By a parity of reasoning, insurers would presumably find no difference between advance payments to insureds and those to third parties for purposes of relying on the provisions in the advance payment statutes that the payment do not constitute an admission of liability.
3. Previous Case Law.
The majority quotes extensively from Duncan v. Dubin, supra, and then appears to use Duncan as authority or a point of departure for a number of propositions which support the conclusion that the advance payment statutes apply only to third party claims. See 55 Or App at 839-40. Duncan does not stand for those propositions. The Supreme Court's opinion speaks only of the statutes' application to third party claims because the case involved only a third party claim. To read Duncan as implying that the statutes do not also apply when advance payments are made to insureds is akin to reading a decision affirming a murder conviction as implying that robbery is not also illegal.

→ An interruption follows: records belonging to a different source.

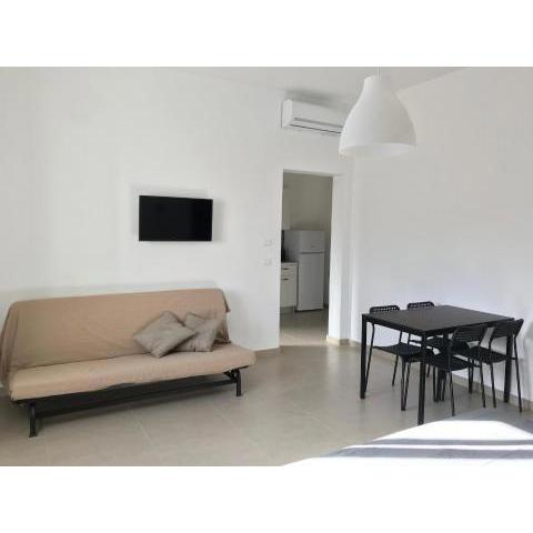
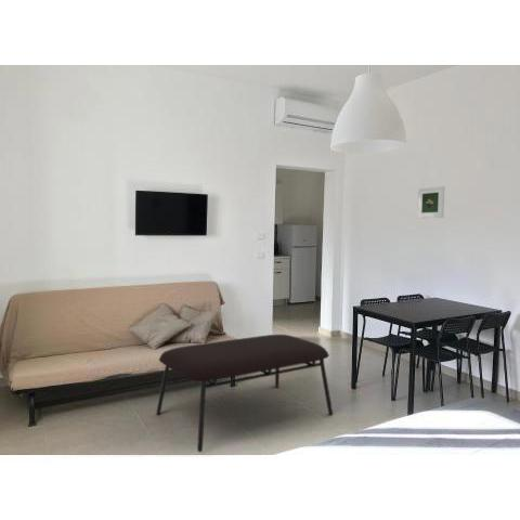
+ coffee table [155,334,334,453]
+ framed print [416,185,445,220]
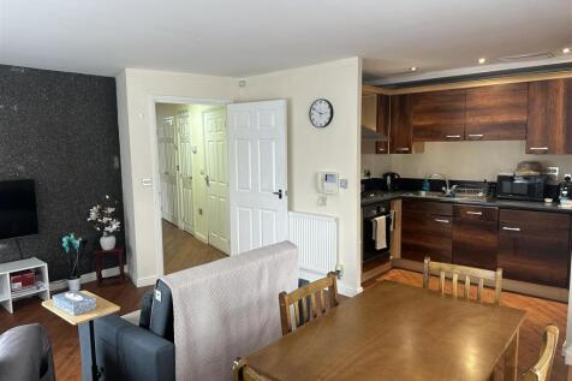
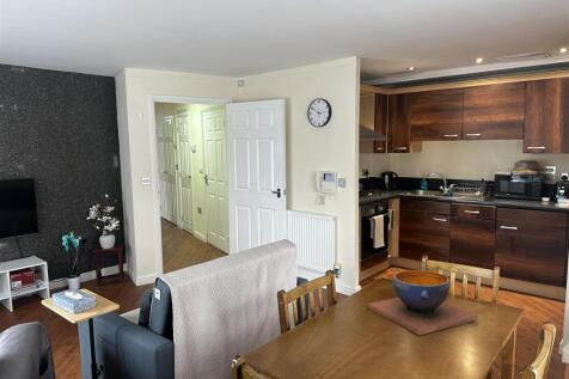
+ decorative bowl [367,269,479,336]
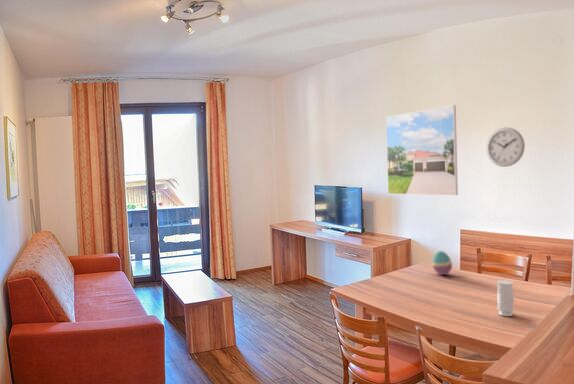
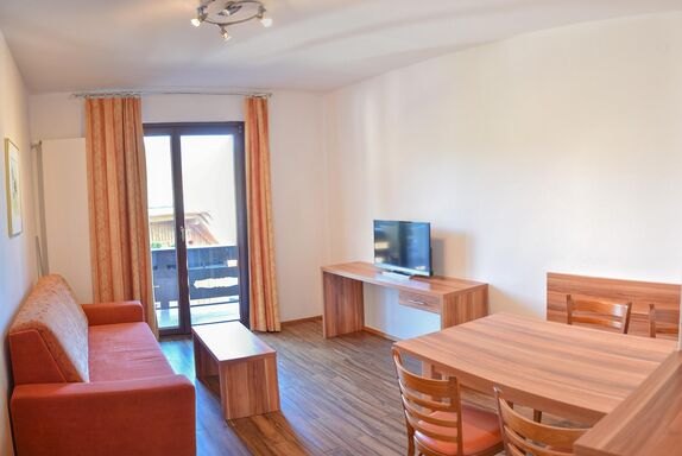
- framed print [385,104,459,196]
- decorative egg [431,250,453,276]
- candle [496,280,515,317]
- wall clock [485,127,526,168]
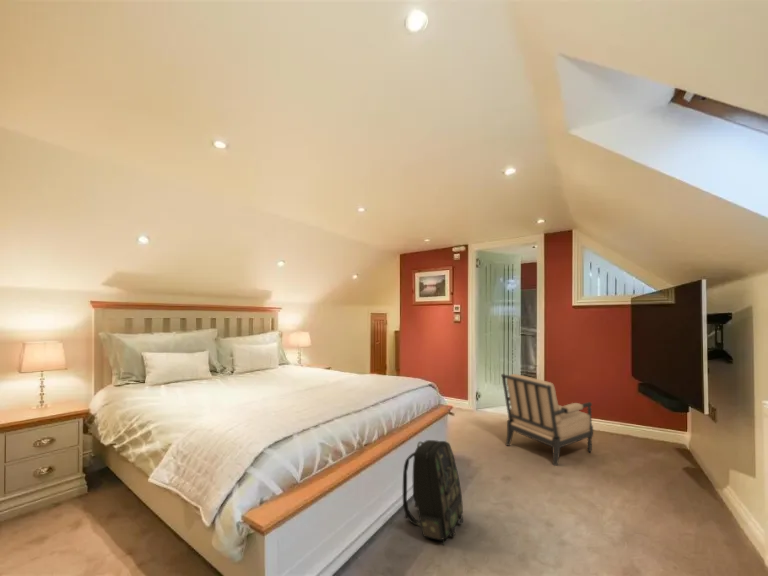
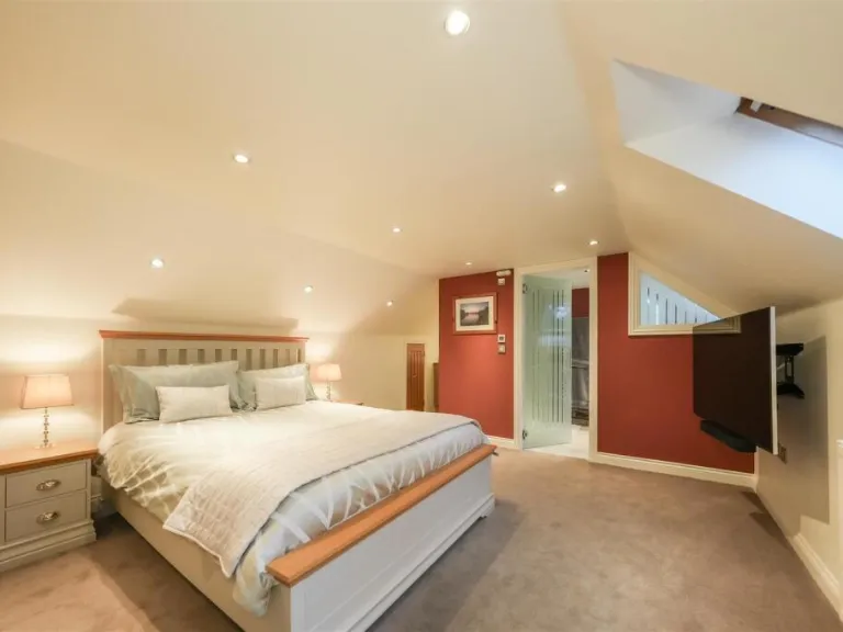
- chair [500,373,594,467]
- backpack [402,439,464,546]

The majority's reliance on or use of Duncan, which deals with an unrelated issue, is not the only perplexing use of authority in its opinion. As noted by the majority, the Supreme Court stated in Richards v. Smith, 260 Or. 586, 589, n 2, 491 P.2d 1167 (1971), that "[ORS 12.155] penalizes an insurer if it does not notify an insured party of the expiration of the limitation period." (Emphasis added.) The majority states that the emphasized words are "an apparent typographical error and should read 'injured party.' " 55 Or App at 837, n 6. I do not suggest that the dictum in Richards, which was also a case involving an unrelated issue, is controlling here. Nevertheless, I think that there is little to be said for the majority's facile attribution to clerical error of a statement by the Supreme Court which directly contradicts the majority's conclusion.
4. Legislative History.
The majority states that the language it quotes from Duncan "contains the substance of the legislative history that indicates the limited reach of the statutes." 55 Or App at 839. Again, the majority attempts to abridge the scope of the advance payment statutes by reading the particular application of them which the court considered in Duncan (quoted by the majority at 55 Or App at 837-39) does not suggest that the proposed advance payment legislation was intended to apply exclusively to third party claims. The Supreme Court's opinion contains a number of incidental references to the fact that the statutes do apply when advance payments are made to third parties. There is no suggestion in the opinion that the statutes do not apply when payments to insureds are involved, and Duncan's references to the third party claimant context are attributable solely to the fact that that was the context of the case.
Consequently, if legislative history were relevant or appropriate to our inquiry, the history to which the majority points would offer scant support for its conclusion. However, it is axiomatic that we may not look to legislative history or other extrinsic sources if the statutory language we are applying is clear. In Duncan, the court concluded that ORS 12.155 was ambiguous or silent with respect to the question in that case, which was whether the statute of limitations was tolled as to both the plaintiff's personal injury and property damage claims when the insurer made an advance payment only for the property damage. But for reasons earlier stated, there is nothing unclear about the statutory language as it applies to the question in this case. The ambiguities here are of the majority's making and not the legislature's.
I respectfully dissent.
Thornton, Roberts and Van Hoomissen, JJ., join in this dissent.